Кевин промолчал. Чуть погодя до Нила дошло, что он сам ответил на свой вопрос. Потрясенный, он тоже умолк. Отрицание боролось в нем со смутной тревогой, но откуда взялось это неприятное ощущение, Нил не понимал. Он переступил с ноги на ногу и скрестил руки на груди, сжав их едва не до хруста.
— Так что дальше? — вполголоса спросил он. — Думаешь, следующим летом он слезет с таблеток и внезапно поймет, что жить не может без экси? Ты не похож на человека, который верит в чудеса.

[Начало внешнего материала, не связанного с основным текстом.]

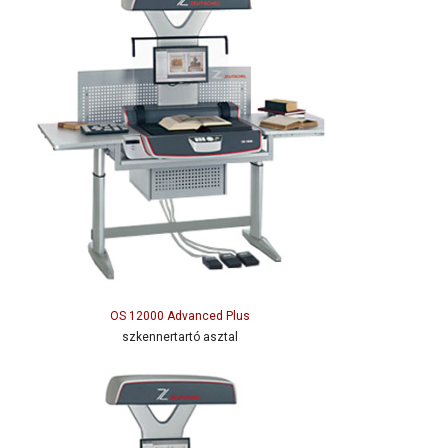
OS 12000 Advanced Plus
szkennertartó asztal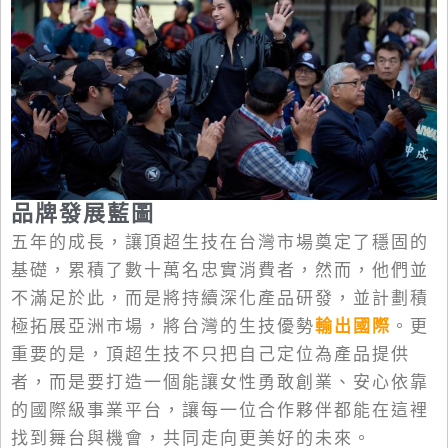
品牌發展藍圖
五年的成長，讓頂超生技在台灣市場奠定了穩固的
基礎，累積了數十萬名忠實消費者，然而，他們並
不滿足於此，而是將持續深化產品研發，並計劃積
極拓展亞洲市場，將台灣的生技優勢
輸出國際
。更
重要的是，頂超生技不只把自己定位為產品提供
者，而是要打造一個能讓女性勇敢創業、安心依靠
的國際級事業平台，讓每一位合作夥伴都能在這裡
找到舞台與機會，共同走向更美好的未來。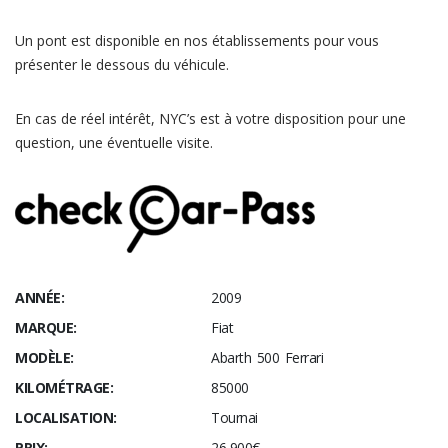
Un pont est disponible en nos établissements pour vous
présenter le dessous du véhicule.
En cas de réel intérêt, NYC’s est à votre disposition pour une
question, une éventuelle visite.
ANNÉE:
2009
MARQUE:
Fiat
MODÈLE:
Abarth 500 Ferrari
KILOMÉTRAGE:
85000
LOCALISATION:
Tournai
PRIX:
26,900€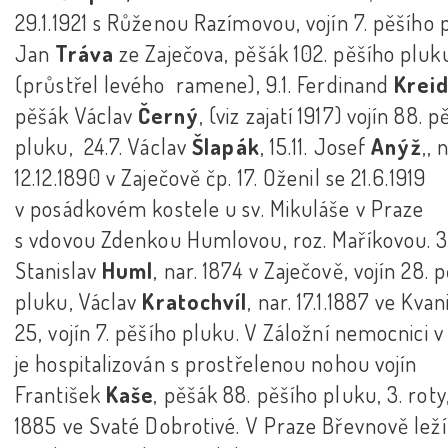
29.1.1921 s Růženou Razímovou, vojín 7. pěšího 
Jan
Tráva
ze Zaječova, pěšák 102. pěšího pluk
(průstřel levého ramene), 9.1. Ferdinand
Kreid
pěšák Václav
Černý
, (viz zajatí 1917) vojín 88. 
pluku, 24.7. Václav
Šlapák
, 15.11. Josef
Anýž
,, 
12.12.1890 v Zaječově čp. 17. Oženil se 21.6.1919
v posádkovém kostele u sv. Mikuláše v Praze
s vdovou Zdenkou Humlovou, roz. Maříkovou. 3.
Stanislav
Huml
, nar. 1874 v Zaječově, vojín 28. 
pluku, Václav
Kratochvíl
, nar. 17.1.1887 ve Kvan
25, vojín 7. pěšího pluku. V Záložní nemocnici v
je hospitalizován s prostřelenou nohou vojín
František
Kaše
, pěšák 88. pěšího pluku, 3. roty,
1885 ve Svaté Dobrotivé. V Praze Břevnově leží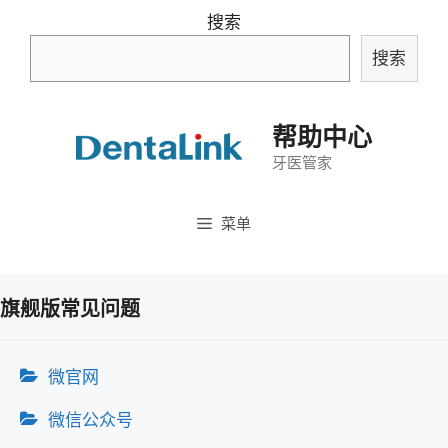
跳
搜索
至
搜索
内
容
帮助中心
牙医管家
菜单
旗舰版常见问题
微官网
微信公众号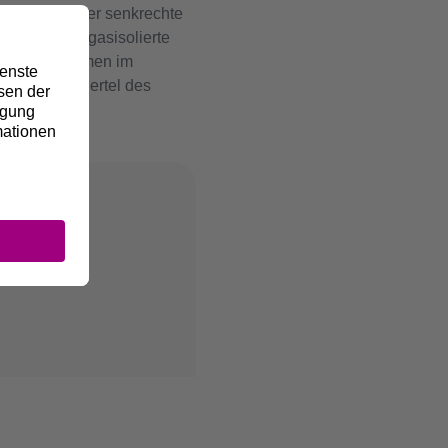
Steigungen oder senkrechte
ieeffiziente gasisolierte
das Unternehmen im
und einem Viertel des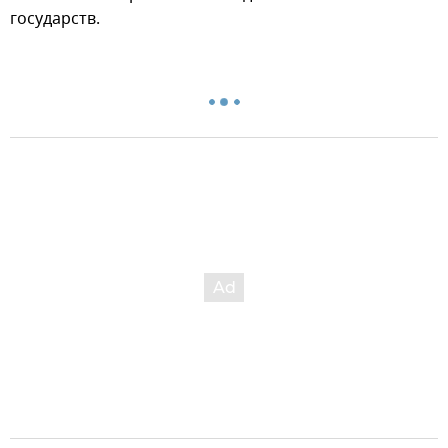
государств.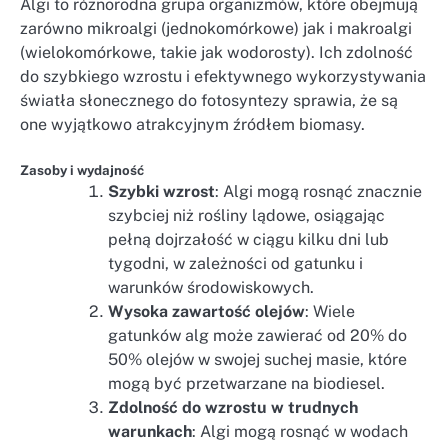
Algi to różnorodna grupa organizmów, które obejmują
zarówno mikroalgi (jednokomórkowe) jak i makroalgi
(wielokomórkowe, takie jak wodorosty). Ich zdolność
do szybkiego wzrostu i efektywnego wykorzystywania
światła słonecznego do fotosyntezy sprawia, że są
one wyjątkowo atrakcyjnym źródłem biomasy.
Zasoby i wydajność
Szybki wzrost
: Algi mogą rosnąć znacznie
szybciej niż rośliny lądowe, osiągając
pełną dojrzałość w ciągu kilku dni lub
tygodni, w zależności od gatunku i
warunków środowiskowych.
Wysoka zawartość olejów
: Wiele
gatunków alg może zawierać od 20% do
50% olejów w swojej suchej masie, które
mogą być przetwarzane na biodiesel.
Zdolność do wzrostu w trudnych
warunkach
: Algi mogą rosnąć w wodach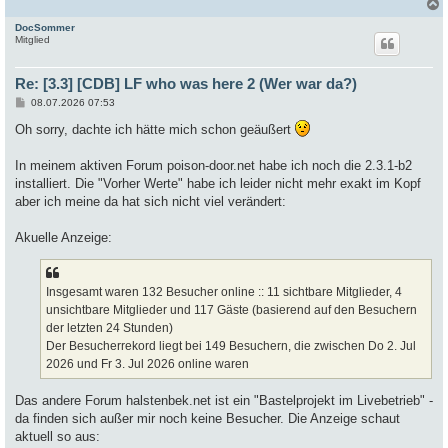
DocSommer
c
Mitglied
Re: [3.3] [CDB] LF who was here 2 (Wer war da?)
B
08.07.2026 07:53
e
i
Oh sorry, dachte ich hätte mich schon geäußert
t
r
a
In meinem aktiven Forum poison-door.net habe ich noch die 2.3.1-b2
g
installiert. Die "Vorher Werte" habe ich leider nicht mehr exakt im Kopf
aber ich meine da hat sich nicht viel verändert:
Akuelle Anzeige:
Insgesamt waren 132 Besucher online :: 11 sichtbare Mitglieder, 4
unsichtbare Mitglieder und 117 Gäste (basierend auf den Besuchern
der letzten 24 Stunden)
Der Besucherrekord liegt bei 149 Besuchern, die zwischen Do 2. Jul
2026 und Fr 3. Jul 2026 online waren
Das andere Forum halstenbek.net ist ein "Bastelprojekt im Livebetrieb" -
da finden sich außer mir noch keine Besucher. Die Anzeige schaut
aktuell so aus: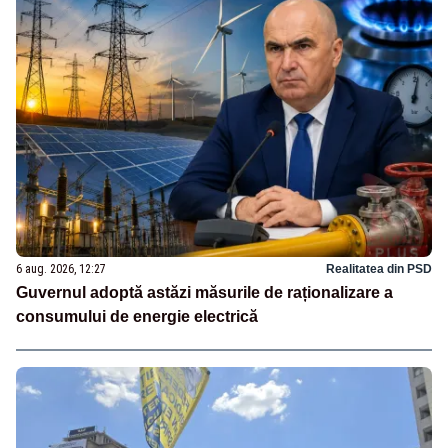
6 aug. 2026, 12:27
Realitatea din PSD
Guvernul adoptă astăzi măsurile de raționalizare a
consumului de energie electrică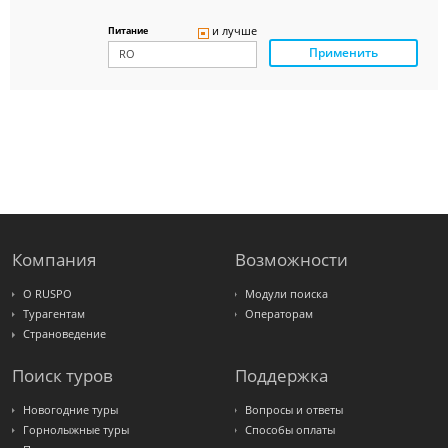
Delfin
Panteon
и лучше
Питание
Ambotis
Применить
Paks
Amigo-S
Pac
Group
Alean
Sunmar
PlanTravel
FUN&SUN
ex TUI
Крымская
Волна
LOTI
Russian
Express
Компания
Возможности
Интурист
Travelata
О RUSPO
Модули поиска
Турагентам
Операторам
Страноведение
Поиск туров
Поддержка
Новогодние туры
Вопросы и ответы
Горнолыжные туры
Способы оплаты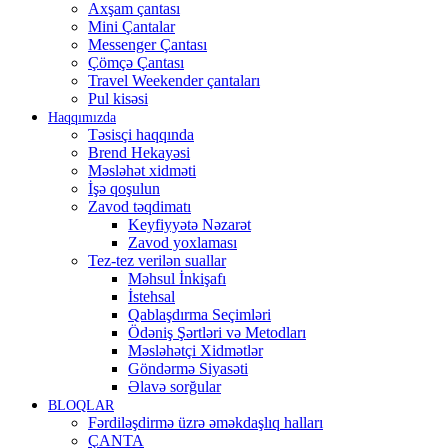
Axşam çantası
Mini Çantalar
Messenger Çantası
Çömçə Çantası
Travel Weekender çantaları
Pul kisəsi
Haqqımızda
Təsisçi haqqında
Brend Hekayəsi
Məsləhət xidməti
İşə qoşulun
Zavod təqdimatı
Keyfiyyətə Nəzarət
Zavod yoxlaması
Tez-tez verilən suallar
Məhsul İnkişafı
İstehsal
Qablaşdırma Seçimləri
Ödəniş Şərtləri və Metodları
Məsləhətçi Xidmətlər
Göndərmə Siyasəti
Əlavə sorğular
BLOQLAR
Fərdiləşdirmə üzrə əməkdaşlıq halları
ÇANTA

— Эндрю — чокнутый, но не тупой, — покачал головой Кевин. — Даже ему в конце концов наскучит быть неудачником. Когда в его организме не будет химии и он снова начнет ясно мыслить, мне будет легче до него достучаться.
Нил в этом сильно сомневался, но все-таки пожелал:
— Удачи.
Как ни странно, сказал он это совершенно искренне. Бо́льшую часть времени к Эндрю нельзя было подступиться ни с какого бока, но в то же время он делал все возможное и невозможное, чтобы удержать их с Кевином в Пальметто. Меньшее, чем они могли отплатить, — это постараться вернуть его самому себе. Размышляя о том, что Эндрю ждет будущее, которого он сам будет лишен, Нил невольно испытывал легкую горечь, но знал, что со временем это пройдет.
— Нам пора, — сказал он, не желая больше об этом думать. — Не говори ничего Эндрю, ладно?
— Не могу, — ответил Кевин. — Он не поймет твоего выбора.
Нил шагнул к двери, но Кевин остановил его, положив руку ему на плечо.
— Нил…
В этом имени прозвучало и горькое сожаление, и обещание. Нил собрал себя по кусочкам и вслед за Кевином покинул поле.